No fim dos trabalhos, que devem durar no máximo três meses, será colocado em votação o pedido de cassação definitiva do mandato. Até a tarde de hoje, Colombo não tinha sido notificado para deixar o cargo. Ele estava fora da cidade. Caso não seja encontrado até sexta-feira, será notificado por edital e o vice-prefeito Kazuo Tiba (PTB) assumirá a prefeitura.
A maioria das denúncias apresentadas contra o prefeito já foi investigada pela Câmara, através de comissões especiais. Os relatórios foram enviados ao Tribunal de Contas do Estado e ao Ministério Público.
Colombo é acusado de ter cometido irregularidades na gestão da Santa Casa, quando o hospital esteve sob a administração da prefeitura. Entre elas, estaria a compra de medicamentos sem licitação e com preços acima do valor de mercado.

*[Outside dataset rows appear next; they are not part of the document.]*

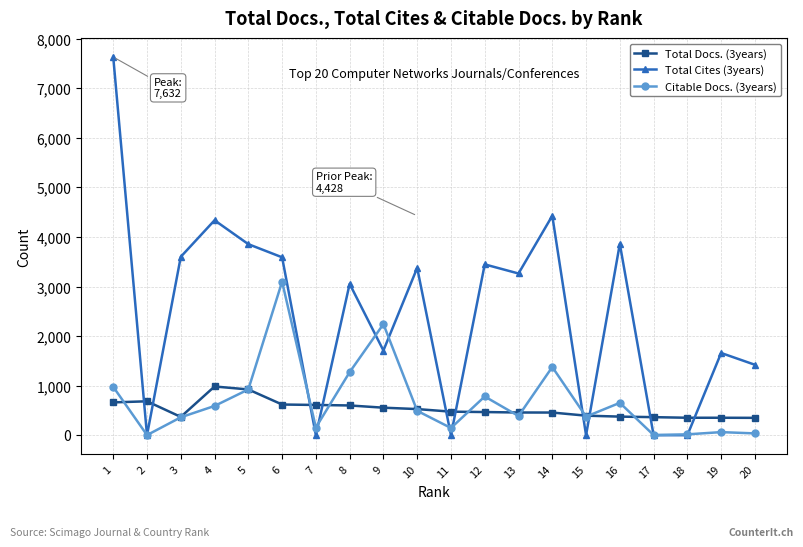

Rank the series at 6 from lowest to highest value.

Total Docs. (3years), Citable Docs. (3years), Total Cites (3years)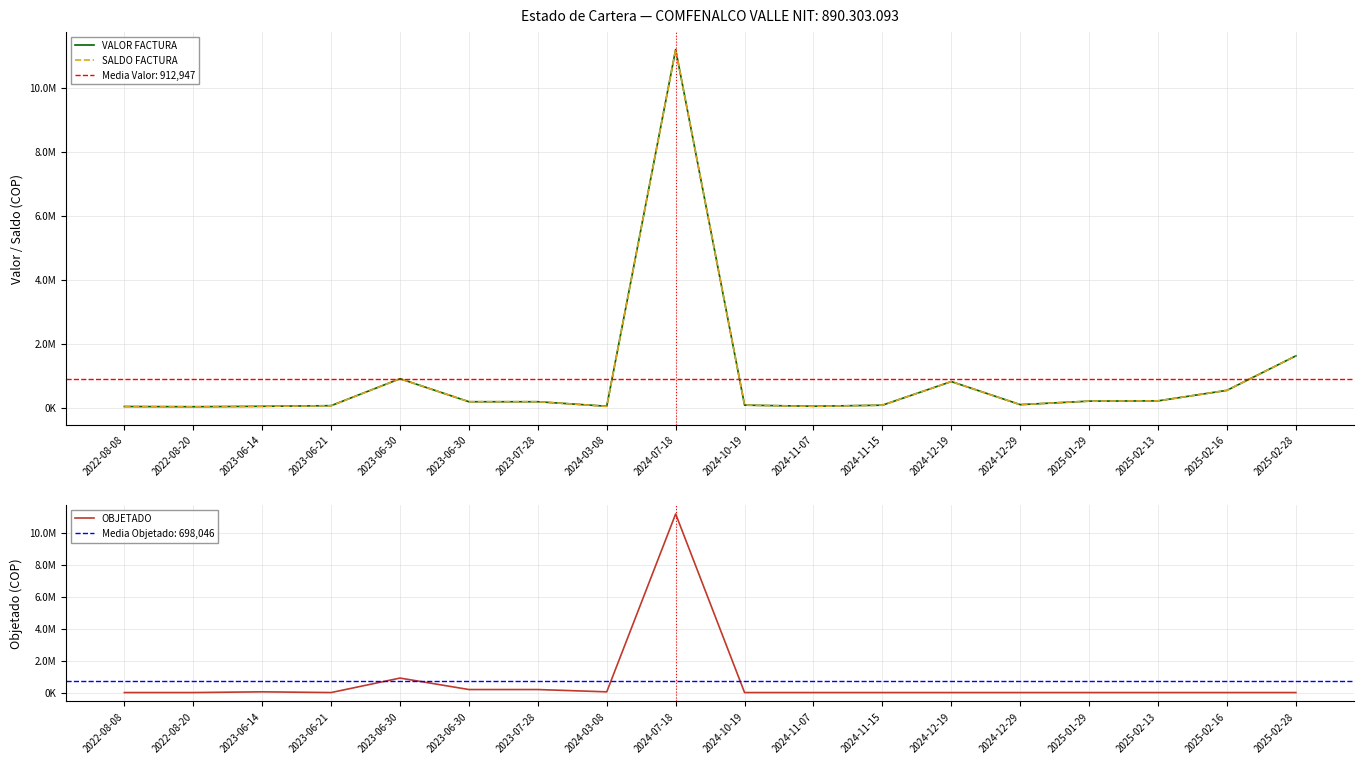

What are all the series names shown in the legend?

VALOR FACTURA, SALDO FACTURA, OBJETADO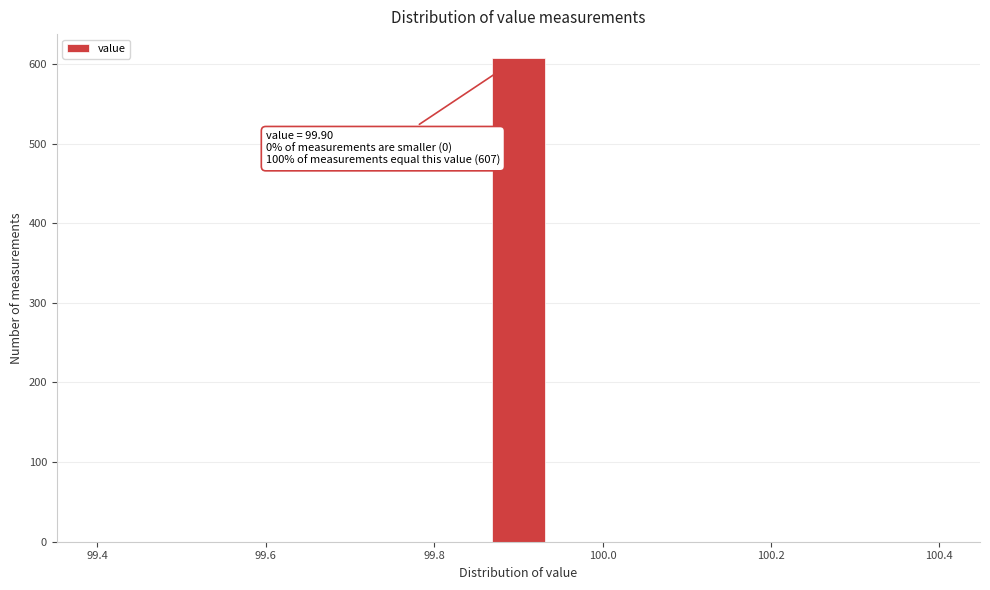

Read against the x-axis, roughly where is the centre of the tallest bar?

99.90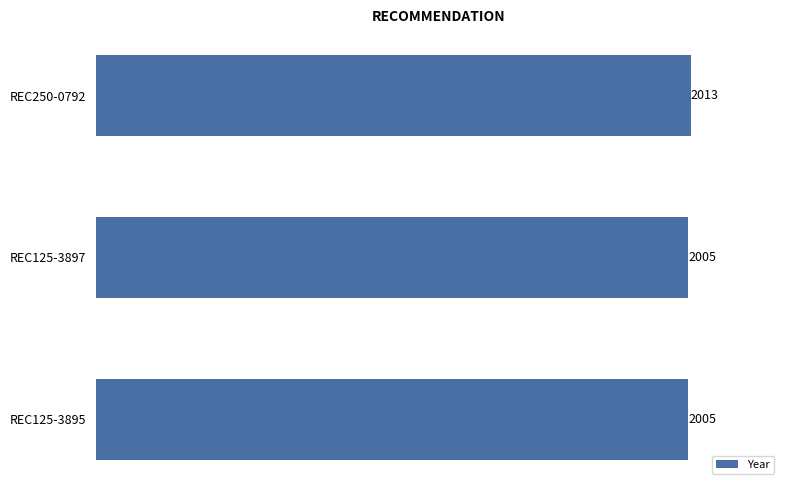

Is it true that the value at REC125-3897 is 3382?

False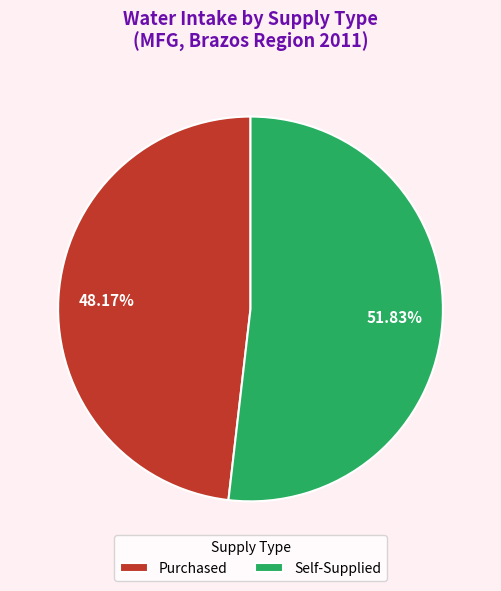

How many slices are in this pie chart?

2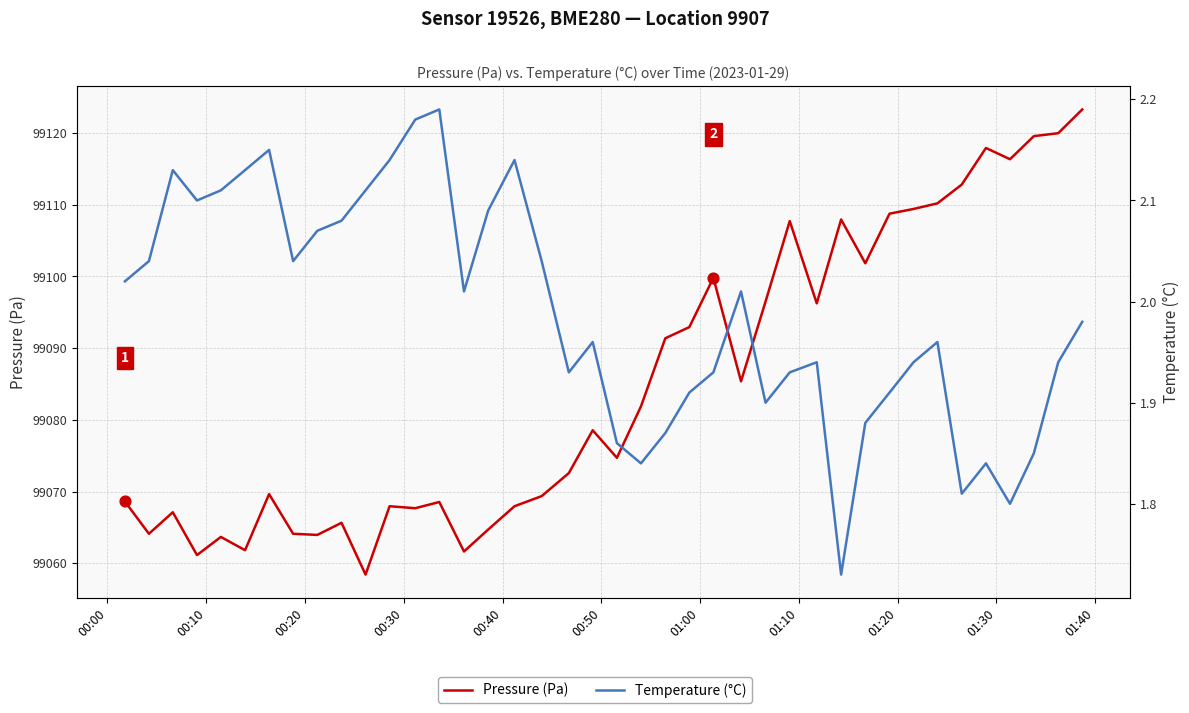

Is the value of Temperature (°C) at 34 greater than the value of Pressure (Pa) at 00:50?

No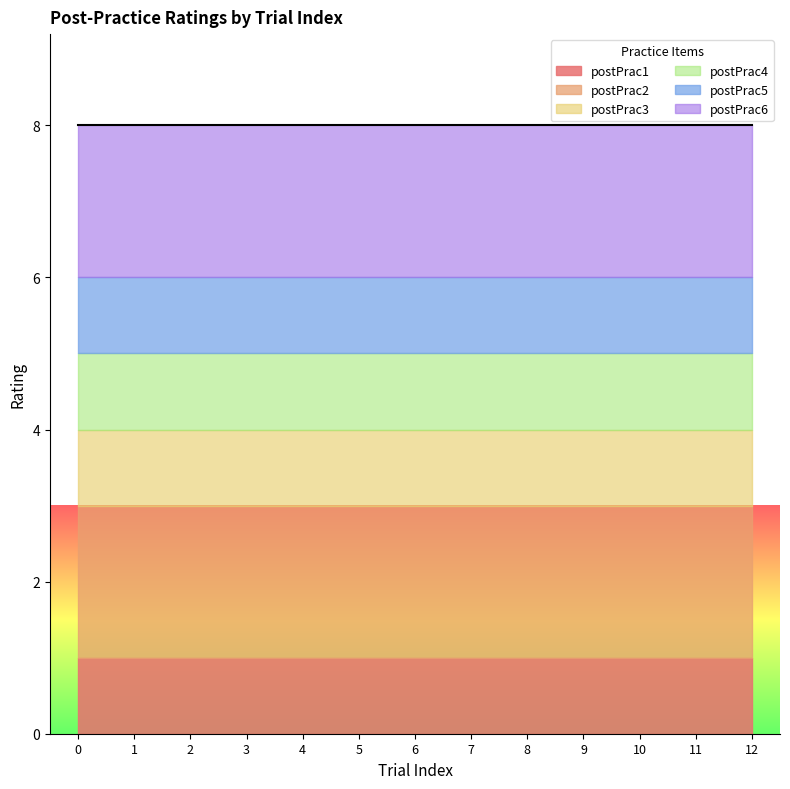

How many lines are shown in the chart?

6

O prefeito foi denunciado também por ter usado verbas do Fundo de Manutenção e Desenvolvimento do Ensino Fundamental (Fundef) para pagar servidores não vinculados à educação. A falta de informações à Câmara, o não recolhimento de impostos aos cofres públicos, irregularidades no pagamento do transporte escolar e uso da máquina para promoção pessoal são outras denúncias acatadas pelos vereadores.
A família do prefeito informou hoje que ele viajara a São Paulo para visitar a mãe, internada em um hospital. Segundo sua assessoria, advogados de Colombo entrarão na Justiça ainda esta semana com pedido de liminar para suspender o afastamento decretado pela Câmara. O processo que culminou com o afastamento conteria irregularidades. O secretário municipal da Administração, Antônio Carlos de Campos, disse que, apesar da ausência do prefeito, os serviços municipais estavam se desenvolvendo normalmente. Segundo ele, a Lei Orgânica do Município (LOM) permite que o prefeito se ausente da prefeitura por um período máximo de 14 dias. Segundo ele, as denúncias apresentadas contra o prefeito já são objeto de averiguação pelo Ministério Público que, no entanto, não o afastou do cargo.